The ad (behind the scenes footage viewable here) featured a pair of average joes at a pub, where no one except the guy behind the bar pays them much attention. The men then enter a virtual casino largely populated by female croupiers and cabaret dancers.
The men are seen exchanging sly glances with some of the dancers, then the action transitions to the gaming table, where more sexually charged eye footsy takes place. The ad culminates in the two men celebrating by throwing chips in the air, surrounded by the women, before the two men are shown back at the pub, still celebrating.
The visuals were accompanied by voice-overs claiming that “for you card sharks, we’ve got real female croupiers who can handle that,” while the chip-throwing celebration was immediately preceded by the claim that “you’ll be surprised where it can take you.”
Daily Star Wins argued that the two men were ordinary blokes in ordinary clothes, a deliberate creative decision to avoid glamorizing gambling. The company also rejected the notion that the ad objectified women, claiming that the women were in a position of authority over the men. The fact that the men ended up back in the pub also suggested that they’d failed to achieve any sexual success.

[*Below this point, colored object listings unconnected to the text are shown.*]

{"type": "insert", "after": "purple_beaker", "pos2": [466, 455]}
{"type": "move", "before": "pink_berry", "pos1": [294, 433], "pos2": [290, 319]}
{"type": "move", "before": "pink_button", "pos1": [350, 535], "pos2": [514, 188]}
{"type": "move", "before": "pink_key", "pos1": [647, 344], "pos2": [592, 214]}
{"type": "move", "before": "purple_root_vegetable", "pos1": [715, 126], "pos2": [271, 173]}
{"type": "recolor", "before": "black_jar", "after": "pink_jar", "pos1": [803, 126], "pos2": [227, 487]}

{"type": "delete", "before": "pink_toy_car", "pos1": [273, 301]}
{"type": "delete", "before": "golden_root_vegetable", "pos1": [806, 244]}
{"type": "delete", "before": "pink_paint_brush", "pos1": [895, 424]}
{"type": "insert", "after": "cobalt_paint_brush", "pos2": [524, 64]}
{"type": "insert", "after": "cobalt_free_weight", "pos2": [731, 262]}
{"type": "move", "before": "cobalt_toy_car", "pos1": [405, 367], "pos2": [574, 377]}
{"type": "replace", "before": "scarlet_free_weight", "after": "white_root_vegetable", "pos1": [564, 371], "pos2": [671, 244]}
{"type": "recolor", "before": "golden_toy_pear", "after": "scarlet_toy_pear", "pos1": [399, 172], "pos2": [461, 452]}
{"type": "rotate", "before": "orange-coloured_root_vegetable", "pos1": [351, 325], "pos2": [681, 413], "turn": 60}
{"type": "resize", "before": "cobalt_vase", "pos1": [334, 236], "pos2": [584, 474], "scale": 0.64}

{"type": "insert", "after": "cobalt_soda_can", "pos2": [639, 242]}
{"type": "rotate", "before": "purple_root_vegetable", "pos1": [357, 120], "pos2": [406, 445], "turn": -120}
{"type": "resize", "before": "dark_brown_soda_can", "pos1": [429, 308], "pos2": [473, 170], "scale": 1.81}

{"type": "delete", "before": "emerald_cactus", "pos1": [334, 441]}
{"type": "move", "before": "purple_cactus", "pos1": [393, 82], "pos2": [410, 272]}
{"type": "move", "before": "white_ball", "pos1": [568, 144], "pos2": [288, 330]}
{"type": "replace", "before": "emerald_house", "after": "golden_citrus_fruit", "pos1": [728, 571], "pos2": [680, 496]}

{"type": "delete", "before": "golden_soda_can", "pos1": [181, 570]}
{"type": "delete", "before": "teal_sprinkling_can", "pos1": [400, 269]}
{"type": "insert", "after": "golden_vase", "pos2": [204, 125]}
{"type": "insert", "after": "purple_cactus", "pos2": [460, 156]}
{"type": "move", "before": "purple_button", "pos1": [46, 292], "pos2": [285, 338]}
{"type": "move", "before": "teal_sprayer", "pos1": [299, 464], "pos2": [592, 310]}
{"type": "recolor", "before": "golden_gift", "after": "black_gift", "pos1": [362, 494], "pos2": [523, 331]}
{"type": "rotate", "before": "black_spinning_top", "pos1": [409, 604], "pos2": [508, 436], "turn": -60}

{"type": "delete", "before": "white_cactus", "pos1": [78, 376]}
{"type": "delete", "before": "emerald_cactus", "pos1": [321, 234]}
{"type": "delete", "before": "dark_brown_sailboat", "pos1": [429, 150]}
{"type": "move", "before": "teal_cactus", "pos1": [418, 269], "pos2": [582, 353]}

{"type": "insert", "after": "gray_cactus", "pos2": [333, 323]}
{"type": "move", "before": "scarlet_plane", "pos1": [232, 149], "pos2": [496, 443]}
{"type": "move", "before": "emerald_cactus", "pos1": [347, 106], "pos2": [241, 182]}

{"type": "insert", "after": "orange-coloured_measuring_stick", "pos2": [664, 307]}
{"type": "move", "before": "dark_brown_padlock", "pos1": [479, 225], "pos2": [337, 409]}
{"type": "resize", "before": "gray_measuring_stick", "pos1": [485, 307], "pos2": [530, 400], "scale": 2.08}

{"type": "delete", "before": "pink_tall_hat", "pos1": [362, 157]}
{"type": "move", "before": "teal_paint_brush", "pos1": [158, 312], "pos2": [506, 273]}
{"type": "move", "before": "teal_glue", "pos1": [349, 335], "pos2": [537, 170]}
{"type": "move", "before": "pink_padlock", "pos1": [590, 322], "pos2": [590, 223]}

The ASA wasn’t buying it, ruling that the “intense” looks between the men and the dealers “suggested they were appraising each other physically.” The ASA also found that the ad “put particular visual emphasis” on both the number of women in the casino and their physical attractiveness to the two men.
The ASA noted that the commercial depicted a crowd of (mainly) women gathering around the men as their winning and celebrating increased, which suggested that their success “had gained them recognition and admiration, and made them more popular and attractive to women.”
The ASA ordered Daily Star Wins to ensure that future ads “did not cause serious or widespread offence” through the depiction or objectification of women, and to avoid suggesting that gambling can “enhance personal qualities, or link gambling to seduction or enhanced attractiveness.”